> _PROBLEM STATEMENT_: Repeat, word for word, each of the records shown below, without their pictures.

> _AVAILABLE DATA_:
++++++++++++++++++++

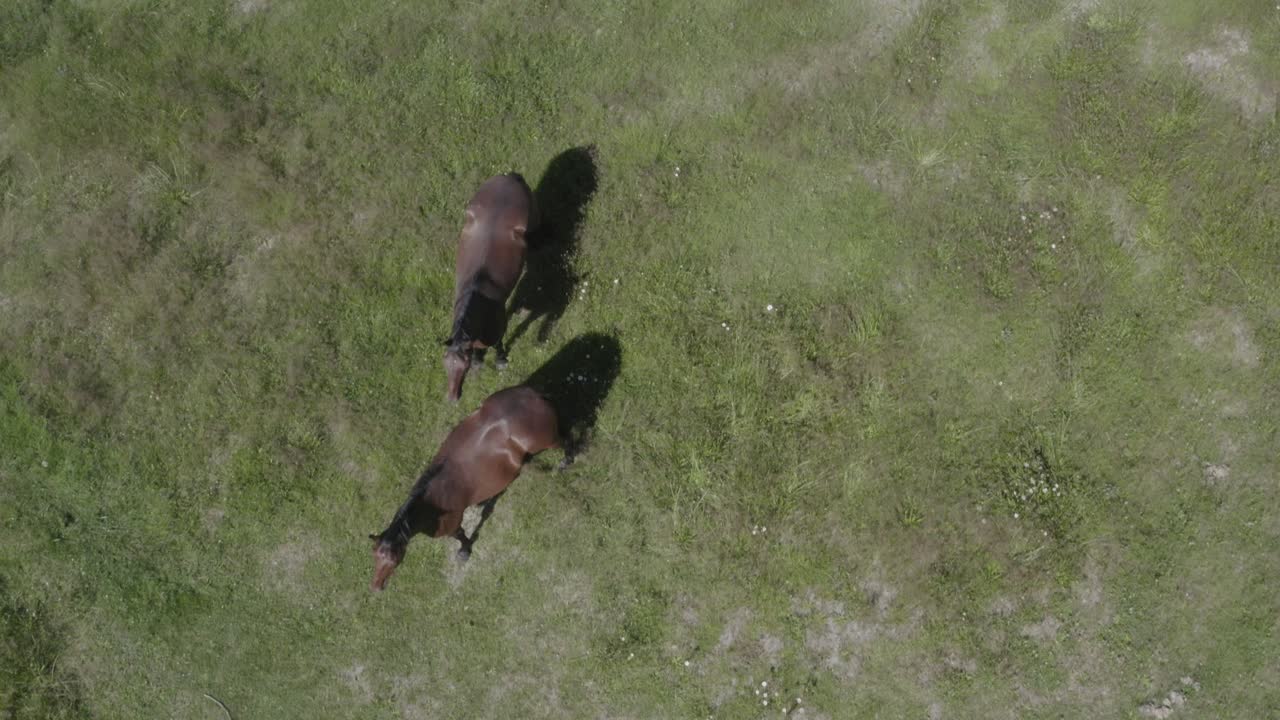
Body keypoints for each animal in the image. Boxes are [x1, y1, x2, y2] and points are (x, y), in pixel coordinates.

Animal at [369, 385, 562, 592]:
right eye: (374, 555)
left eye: (394, 561)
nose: (376, 587)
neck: (431, 505)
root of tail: (534, 397)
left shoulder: (452, 524)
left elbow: (460, 535)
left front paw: (464, 551)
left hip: (549, 441)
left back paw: (562, 465)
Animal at [443, 173, 535, 403]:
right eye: (445, 364)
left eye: (463, 366)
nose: (452, 398)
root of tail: (509, 177)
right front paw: (479, 361)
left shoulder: (498, 325)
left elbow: (499, 342)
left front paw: (500, 361)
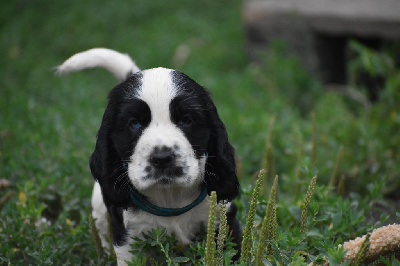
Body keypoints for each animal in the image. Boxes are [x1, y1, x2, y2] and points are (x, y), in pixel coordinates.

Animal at [57, 48, 241, 264]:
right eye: (134, 124)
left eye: (186, 120)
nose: (162, 157)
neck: (170, 197)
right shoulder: (128, 234)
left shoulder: (223, 219)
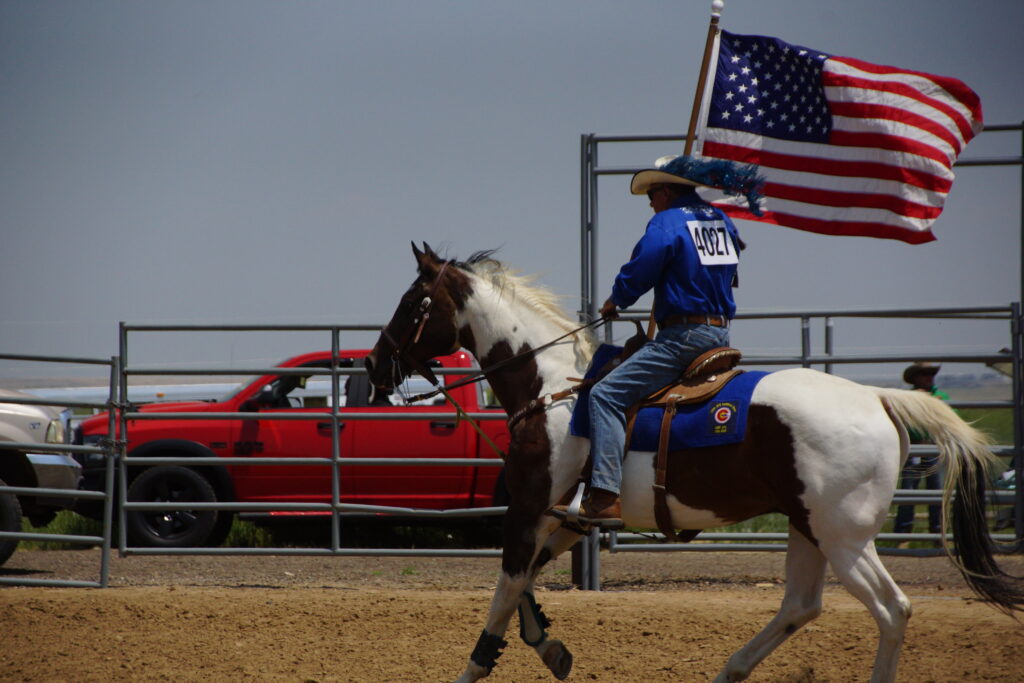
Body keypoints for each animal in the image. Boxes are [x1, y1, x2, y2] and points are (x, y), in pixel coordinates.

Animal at [364, 242, 1019, 679]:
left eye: (413, 300)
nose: (373, 364)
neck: (552, 386)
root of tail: (877, 398)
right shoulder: (563, 519)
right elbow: (524, 585)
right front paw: (550, 647)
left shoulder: (528, 509)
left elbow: (504, 591)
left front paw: (476, 667)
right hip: (808, 528)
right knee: (802, 605)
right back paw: (731, 669)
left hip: (844, 537)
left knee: (891, 610)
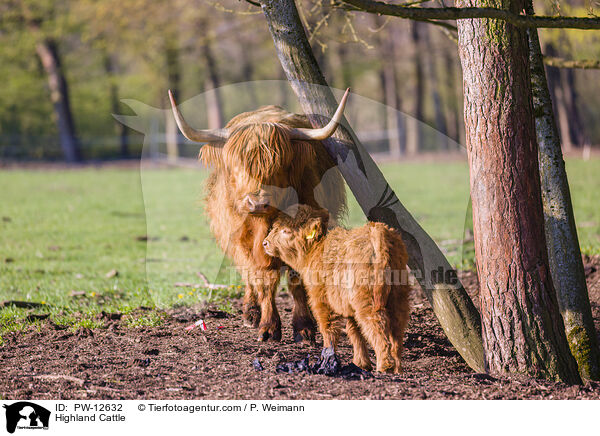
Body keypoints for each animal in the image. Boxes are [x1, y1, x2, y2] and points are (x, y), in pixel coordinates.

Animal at [166, 88, 350, 340]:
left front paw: (303, 326)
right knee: (247, 274)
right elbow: (262, 279)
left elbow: (296, 279)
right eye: (236, 166)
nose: (258, 203)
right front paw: (269, 327)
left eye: (279, 165)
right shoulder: (242, 240)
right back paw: (250, 313)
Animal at [264, 204, 410, 372]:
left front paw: (327, 357)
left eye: (286, 231)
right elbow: (355, 332)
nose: (265, 242)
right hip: (398, 298)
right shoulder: (348, 306)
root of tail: (377, 230)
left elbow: (328, 329)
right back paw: (397, 368)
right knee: (396, 332)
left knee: (377, 327)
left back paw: (384, 366)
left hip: (367, 301)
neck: (316, 249)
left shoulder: (322, 301)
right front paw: (360, 363)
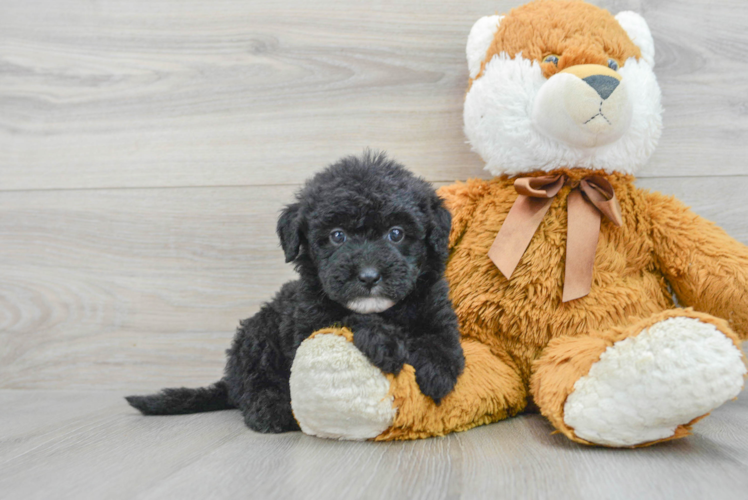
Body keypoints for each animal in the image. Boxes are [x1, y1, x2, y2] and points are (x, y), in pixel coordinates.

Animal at [129, 152, 468, 434]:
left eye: (396, 233)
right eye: (337, 236)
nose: (369, 276)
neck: (385, 309)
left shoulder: (435, 306)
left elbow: (439, 337)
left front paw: (437, 371)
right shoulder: (309, 320)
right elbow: (348, 318)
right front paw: (385, 341)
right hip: (257, 337)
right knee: (255, 384)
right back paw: (272, 410)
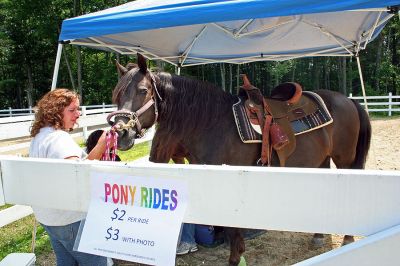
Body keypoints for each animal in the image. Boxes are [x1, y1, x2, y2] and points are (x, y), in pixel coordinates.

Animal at [108, 54, 372, 266]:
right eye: (116, 93)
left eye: (143, 91)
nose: (121, 133)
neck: (212, 123)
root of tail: (348, 100)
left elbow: (233, 227)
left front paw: (236, 258)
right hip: (321, 161)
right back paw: (318, 236)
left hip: (345, 159)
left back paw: (348, 239)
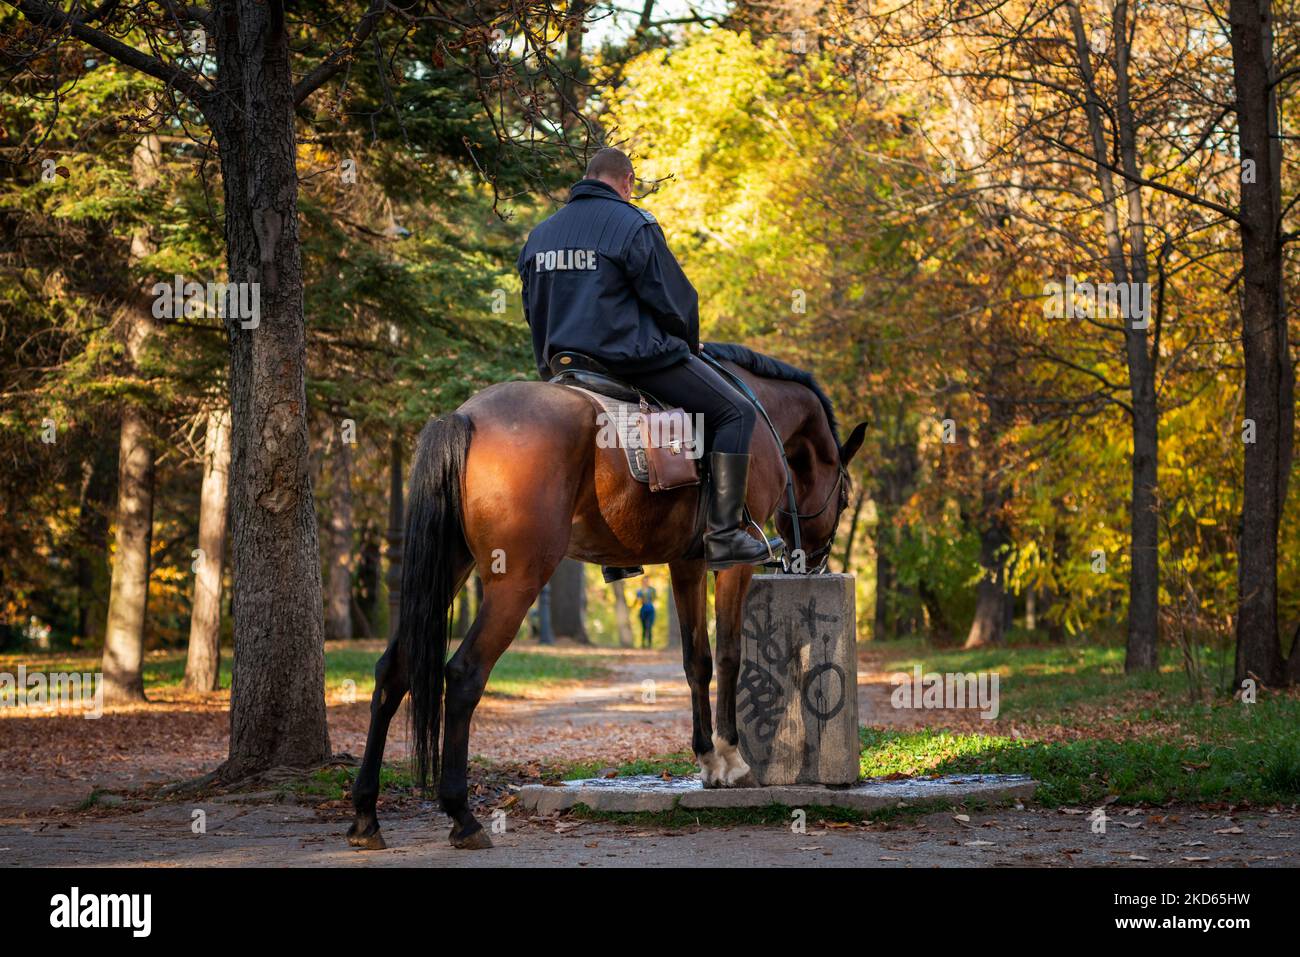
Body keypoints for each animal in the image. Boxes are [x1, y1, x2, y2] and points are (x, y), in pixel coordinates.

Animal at [346, 343, 867, 850]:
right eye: (844, 496)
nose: (814, 562)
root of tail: (466, 416)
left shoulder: (687, 564)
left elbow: (696, 660)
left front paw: (707, 760)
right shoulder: (731, 566)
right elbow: (729, 656)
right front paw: (731, 757)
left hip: (452, 568)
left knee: (394, 670)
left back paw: (366, 815)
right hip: (516, 580)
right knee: (463, 674)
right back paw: (462, 816)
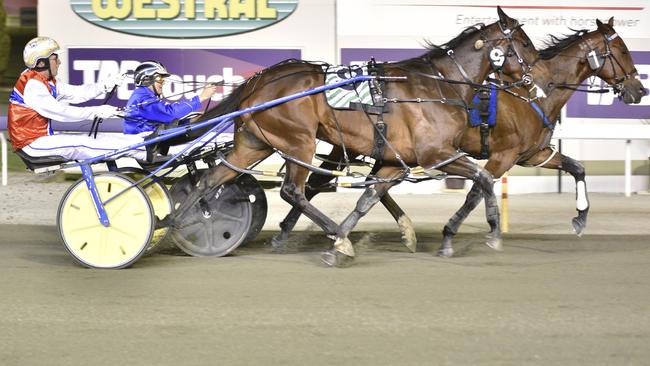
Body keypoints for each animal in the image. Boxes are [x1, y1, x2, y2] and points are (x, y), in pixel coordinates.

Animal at [163, 7, 536, 266]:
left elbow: (368, 198)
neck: (437, 87)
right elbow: (484, 179)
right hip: (299, 142)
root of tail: (260, 80)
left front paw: (402, 234)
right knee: (292, 191)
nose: (534, 81)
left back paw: (175, 223)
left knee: (210, 180)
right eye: (524, 43)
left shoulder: (394, 160)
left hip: (254, 144)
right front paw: (491, 233)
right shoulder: (436, 154)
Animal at [274, 17, 644, 258]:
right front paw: (456, 235)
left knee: (363, 185)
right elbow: (477, 193)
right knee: (315, 184)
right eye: (623, 52)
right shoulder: (502, 156)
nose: (639, 90)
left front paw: (580, 218)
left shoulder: (534, 154)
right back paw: (291, 232)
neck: (534, 94)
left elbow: (578, 167)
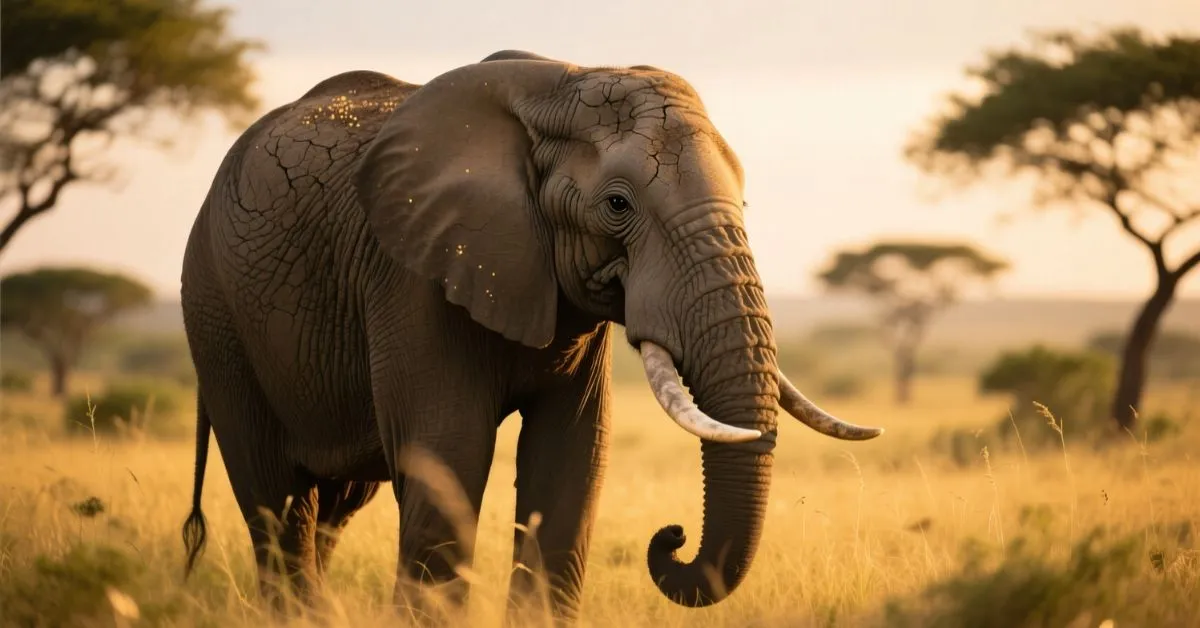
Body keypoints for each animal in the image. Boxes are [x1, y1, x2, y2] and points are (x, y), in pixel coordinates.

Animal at [177, 48, 883, 622]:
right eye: (618, 205)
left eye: (745, 203)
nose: (671, 537)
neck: (559, 84)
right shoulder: (413, 275)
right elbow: (449, 457)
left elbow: (571, 459)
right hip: (215, 316)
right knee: (277, 504)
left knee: (332, 506)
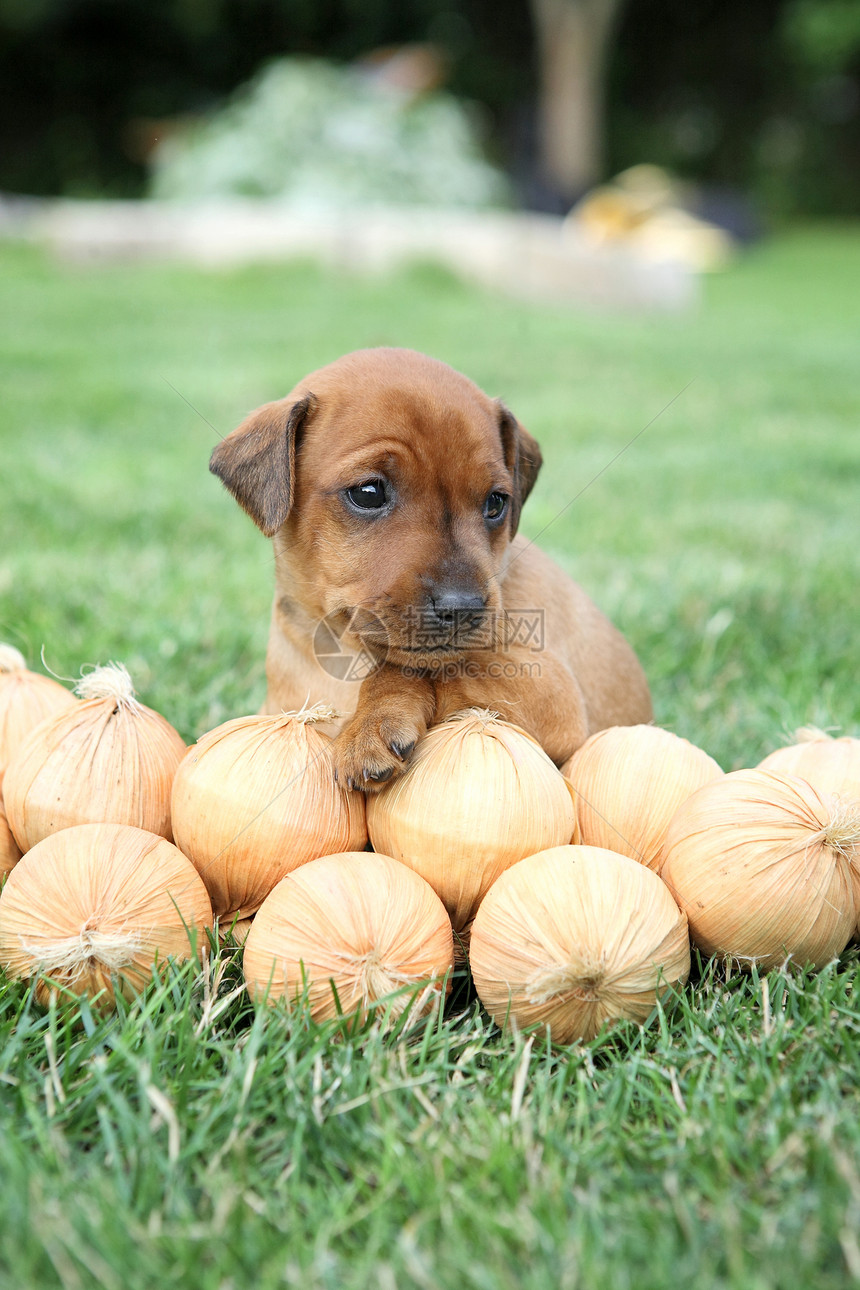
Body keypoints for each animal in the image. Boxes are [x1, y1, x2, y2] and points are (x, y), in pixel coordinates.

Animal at [210, 348, 652, 784]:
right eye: (368, 493)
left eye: (496, 502)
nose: (463, 607)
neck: (342, 654)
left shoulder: (550, 690)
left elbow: (420, 669)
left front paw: (374, 721)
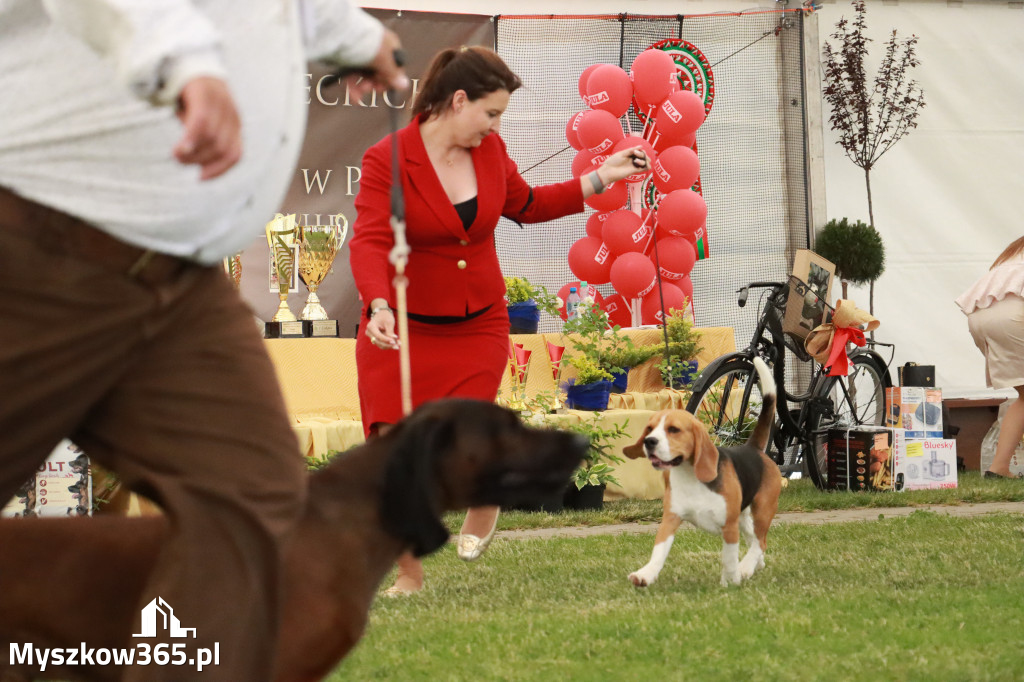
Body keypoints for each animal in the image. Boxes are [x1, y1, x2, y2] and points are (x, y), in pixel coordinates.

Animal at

++++++++++++++++++++

> _FINISHED TASK_:
Body keypoints for each animal in the image. Boxes are [x1, y1, x2, y2] and points are (x, y), in pixel coordinates.

Animal at [369, 385, 562, 592]:
right eye: (374, 555)
left eye: (394, 561)
nose: (376, 587)
neck: (431, 505)
root of tail: (534, 397)
left shoulder: (452, 524)
left elbow: (460, 535)
left front paw: (464, 551)
left hip: (549, 441)
left back paw: (562, 465)
Animal at [443, 173, 535, 403]:
right eye: (445, 364)
left eye: (463, 366)
nose: (452, 398)
root of tail: (509, 177)
right front paw: (479, 361)
left shoulder: (498, 325)
left elbow: (499, 342)
left front paw: (500, 361)
Body keypoints for each animal in the image. Boxes are [x1, y1, x2, y2] and points are (x, y), in pixel coordinates.

Animal at [57, 48, 241, 264]:
right eye: (134, 124)
left eye: (186, 120)
nose: (162, 157)
neck: (170, 197)
right shoulder: (128, 234)
left shoulder: (223, 219)
Body keypoints for each animal in the image. Boxes are [x1, y1, x2, y2] and points are (x, y), in pixel coordinates.

Animal at [364, 242, 1019, 679]:
left eye: (413, 300)
nose: (373, 364)
neck: (552, 386)
root of tail: (877, 398)
right shoulder: (563, 519)
right elbow: (524, 585)
right front paw: (550, 647)
left shoulder: (528, 509)
left elbow: (504, 591)
left front paw: (476, 667)
right hip: (808, 528)
right knee: (802, 605)
right back paw: (731, 669)
left hip: (844, 537)
left knee: (891, 610)
Body keypoints for each animal in the image. Boxes are [x1, y1, x2, y2] and points are (x, y), in pixel coordinates.

Animal at [166, 88, 350, 340]:
left front paw: (303, 326)
right knee: (247, 274)
right elbow: (262, 279)
left elbow: (296, 279)
right eye: (236, 166)
nose: (258, 203)
right front paw: (269, 327)
left eye: (279, 165)
right shoulder: (242, 240)
right back paw: (250, 313)
Animal at [264, 204, 410, 372]:
left front paw: (327, 357)
left eye: (286, 231)
right elbow: (355, 332)
nose: (265, 242)
right hip: (398, 298)
right shoulder: (348, 306)
root of tail: (377, 230)
left elbow: (328, 329)
right back paw: (397, 368)
right knee: (396, 332)
left knee: (377, 327)
left back paw: (384, 366)
left hip: (367, 301)
neck: (316, 249)
left shoulder: (322, 301)
right front paw: (360, 363)
Body keypoints for each animal in the image. Boxes are [x1, y1, x2, y2] and points are (x, y), in pixel coordinates.

Animal at [129, 152, 468, 434]:
left eye: (396, 233)
right eye: (337, 236)
nose: (369, 276)
neck: (385, 309)
left shoulder: (435, 306)
left elbow: (439, 337)
left front paw: (437, 371)
right shoulder: (309, 320)
right elbow: (348, 318)
right front paw: (385, 341)
right hip: (257, 337)
right knee: (255, 384)
right back paw: (272, 410)
Body keypoints for each animal in the image. Boxes are [x1, y1, x2, y2] and points are (x, y), in pixel coordinates.

Animal at [108, 54, 372, 266]:
right eye: (116, 93)
left eye: (143, 91)
nose: (121, 133)
neck: (212, 123)
root of tail: (348, 100)
left elbow: (233, 227)
left front paw: (236, 258)
right hip: (321, 161)
right back paw: (318, 236)
left hip: (345, 159)
left back paw: (348, 239)
Body keypoints for each animal in the image. Boxes are [x1, y1, x2, y2] and points are (x, y), in pixel coordinates.

Animal at [346, 343, 867, 850]:
right eye: (844, 496)
nose: (814, 562)
root of tail: (466, 416)
left shoulder: (687, 564)
left elbow: (696, 660)
left front paw: (707, 760)
right shoulder: (731, 566)
right elbow: (729, 656)
right front paw: (731, 757)
left hip: (452, 568)
left knee: (394, 670)
left back paw: (366, 815)
right hip: (516, 580)
right knee: (463, 674)
right back paw: (462, 816)
Body keypoints for each animal in the image. Boxes are [x1, y1, x2, y2] and points are (x, y), in pixel coordinates.

Animal at [163, 7, 536, 266]:
left elbow: (368, 198)
neck: (437, 87)
right elbow: (484, 179)
right hip: (299, 142)
root of tail: (260, 80)
left front paw: (402, 234)
right knee: (292, 191)
nose: (534, 81)
left back paw: (175, 223)
left knee: (210, 180)
right eye: (524, 43)
left shoulder: (394, 160)
left hip: (254, 144)
right front paw: (491, 233)
right shoulder: (436, 154)
Animal at [274, 17, 644, 258]:
right front paw: (456, 235)
left knee: (363, 185)
right elbow: (477, 193)
right knee: (315, 184)
right eye: (623, 52)
right shoulder: (502, 156)
nose: (639, 90)
left front paw: (580, 218)
left shoulder: (534, 154)
right back paw: (291, 232)
neck: (534, 94)
left elbow: (578, 167)
Body keypoints for each animal in the image. Boxes are [x1, y1, x2, y2] and points are (x, y), in pixel coordinates.

Animal at [177, 48, 883, 622]:
right eye: (618, 205)
left eye: (745, 203)
nose: (671, 537)
neck: (559, 84)
right shoulder: (413, 275)
right elbow: (449, 457)
left elbow: (571, 459)
right hip: (215, 316)
right knee: (277, 504)
left knee: (332, 506)
Body keypoints for each animal in the image. Boxes are [x1, y1, x2, y2] and points are (x, y), in pixel coordinates.

Animal at [210, 348, 652, 784]:
right eye: (368, 493)
left eye: (496, 502)
nose: (463, 607)
neck: (342, 654)
left shoulder: (550, 690)
left elbow: (420, 669)
left front paw: (374, 721)
Body keypoints for each animal in the image. Boxes are [x1, y1, x2, y2] and points are (x, y), in pixel coordinates.

Animal at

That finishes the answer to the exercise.